───── Exercise input

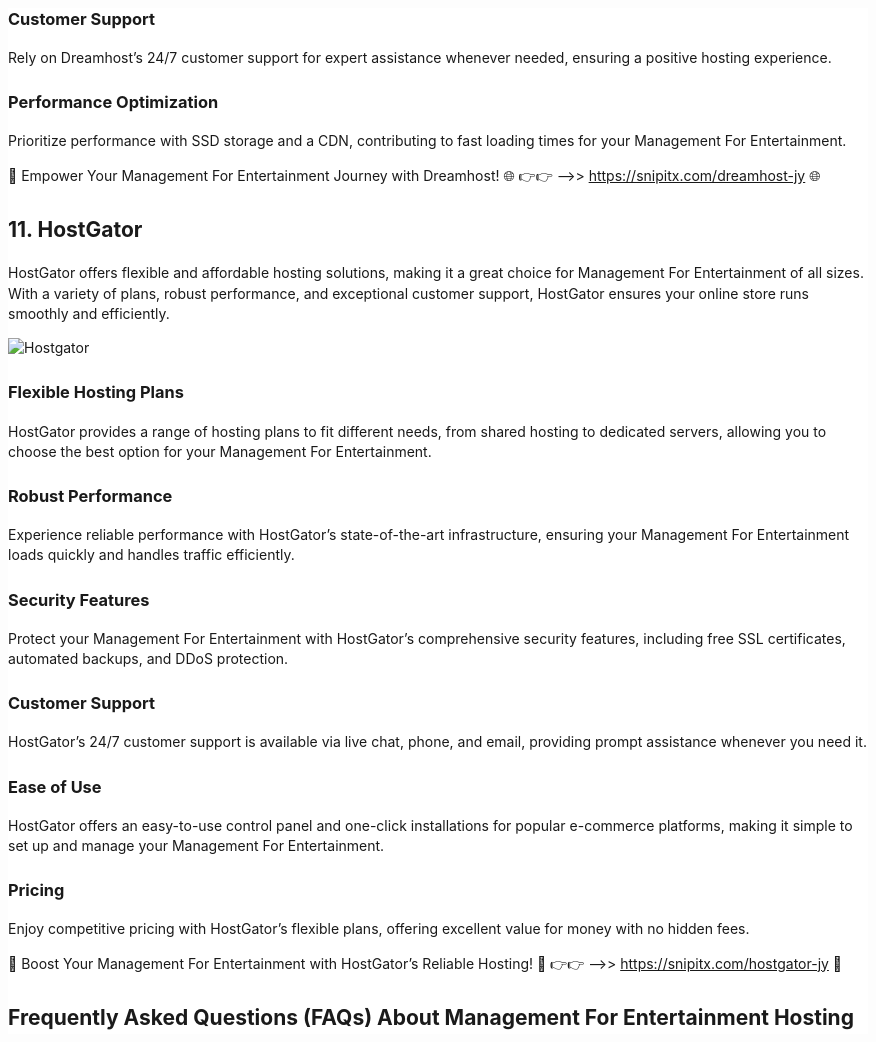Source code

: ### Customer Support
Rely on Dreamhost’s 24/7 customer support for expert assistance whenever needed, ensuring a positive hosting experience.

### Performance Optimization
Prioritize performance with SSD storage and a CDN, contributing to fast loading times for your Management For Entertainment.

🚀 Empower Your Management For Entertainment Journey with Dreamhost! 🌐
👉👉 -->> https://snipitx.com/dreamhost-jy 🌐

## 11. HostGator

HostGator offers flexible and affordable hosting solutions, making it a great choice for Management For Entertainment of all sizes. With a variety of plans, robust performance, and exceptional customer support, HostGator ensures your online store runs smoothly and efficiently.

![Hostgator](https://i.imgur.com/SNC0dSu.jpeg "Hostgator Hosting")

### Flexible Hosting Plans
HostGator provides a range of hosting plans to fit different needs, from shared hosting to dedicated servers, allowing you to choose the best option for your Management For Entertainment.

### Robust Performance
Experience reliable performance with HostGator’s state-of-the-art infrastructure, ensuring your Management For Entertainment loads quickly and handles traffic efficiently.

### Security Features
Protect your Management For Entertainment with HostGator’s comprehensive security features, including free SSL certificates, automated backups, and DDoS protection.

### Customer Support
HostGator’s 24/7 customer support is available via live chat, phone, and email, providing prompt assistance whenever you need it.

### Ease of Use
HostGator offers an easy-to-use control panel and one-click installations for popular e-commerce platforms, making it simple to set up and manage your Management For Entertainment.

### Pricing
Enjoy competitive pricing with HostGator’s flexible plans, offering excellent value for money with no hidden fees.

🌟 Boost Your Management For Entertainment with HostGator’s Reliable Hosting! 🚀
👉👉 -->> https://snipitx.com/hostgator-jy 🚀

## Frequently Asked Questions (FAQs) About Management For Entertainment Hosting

──────────
───── Exercise input

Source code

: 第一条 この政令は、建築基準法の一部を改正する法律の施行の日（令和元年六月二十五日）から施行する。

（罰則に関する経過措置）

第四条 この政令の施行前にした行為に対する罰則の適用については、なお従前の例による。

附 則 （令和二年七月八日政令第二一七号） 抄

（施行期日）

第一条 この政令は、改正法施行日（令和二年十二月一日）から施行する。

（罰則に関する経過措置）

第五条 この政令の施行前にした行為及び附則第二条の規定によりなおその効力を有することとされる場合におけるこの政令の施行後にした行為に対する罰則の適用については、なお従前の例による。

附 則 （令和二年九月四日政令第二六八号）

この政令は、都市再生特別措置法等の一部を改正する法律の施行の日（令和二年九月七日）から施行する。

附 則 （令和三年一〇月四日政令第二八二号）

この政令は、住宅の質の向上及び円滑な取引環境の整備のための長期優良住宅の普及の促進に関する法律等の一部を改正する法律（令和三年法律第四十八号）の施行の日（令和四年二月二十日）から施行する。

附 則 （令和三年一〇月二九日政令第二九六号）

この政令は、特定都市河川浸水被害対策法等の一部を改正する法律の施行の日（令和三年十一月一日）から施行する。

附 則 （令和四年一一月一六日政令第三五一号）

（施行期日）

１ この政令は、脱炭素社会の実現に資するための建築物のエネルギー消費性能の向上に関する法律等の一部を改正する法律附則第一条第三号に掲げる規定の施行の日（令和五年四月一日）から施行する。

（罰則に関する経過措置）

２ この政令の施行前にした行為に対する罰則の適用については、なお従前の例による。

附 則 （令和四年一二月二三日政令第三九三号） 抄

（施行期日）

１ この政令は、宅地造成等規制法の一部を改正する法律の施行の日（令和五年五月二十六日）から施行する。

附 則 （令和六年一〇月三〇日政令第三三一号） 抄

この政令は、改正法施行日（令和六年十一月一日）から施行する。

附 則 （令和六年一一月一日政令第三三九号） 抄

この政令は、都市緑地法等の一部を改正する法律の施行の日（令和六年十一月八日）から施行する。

──────────

• [To-do item]: Reproduce the lines starting with the one containing "### Performance Optimization" and going on through the one containing "Enjoy competitive pricing", both included.

• [Answer to this problem]:
### Performance Optimization
Prioritize performance with SSD storage and a CDN, contributing to fast loading times for your Management For Entertainment.

🚀 Empower Your Management For Entertainment Journey with Dreamhost! 🌐
👉👉 -->> https://snipitx.com/dreamhost-jy 🌐

## 11. HostGator

HostGator offers flexible and affordable hosting solutions, making it a great choice for Management For Entertainment of all sizes. With a variety of plans, robust performance, and exceptional customer support, HostGator ensures your online store runs smoothly and efficiently.

![Hostgator](https://i.imgur.com/SNC0dSu.jpeg "Hostgator Hosting")

### Flexible Hosting Plans
HostGator provides a range of hosting plans to fit different needs, from shared hosting to dedicated servers, allowing you to choose the best option for your Management For Entertainment.

### Robust Performance
Experience reliable performance with HostGator’s state-of-the-art infrastructure, ensuring your Management For Entertainment loads quickly and handles traffic efficiently.

### Security Features
Protect your Management For Entertainment with HostGator’s comprehensive security features, including free SSL certificates, automated backups, and DDoS protection.

### Customer Support
HostGator’s 24/7 customer support is available via live chat, phone, and email, providing prompt assistance whenever you need it.

### Ease of Use
HostGator offers an easy-to-use control panel and one-click installations for popular e-commerce platforms, making it simple to set up and manage your Management For Entertainment.

### Pricing
Enjoy competitive pricing with HostGator’s flexible plans, offering excellent value for money with no hidden fees.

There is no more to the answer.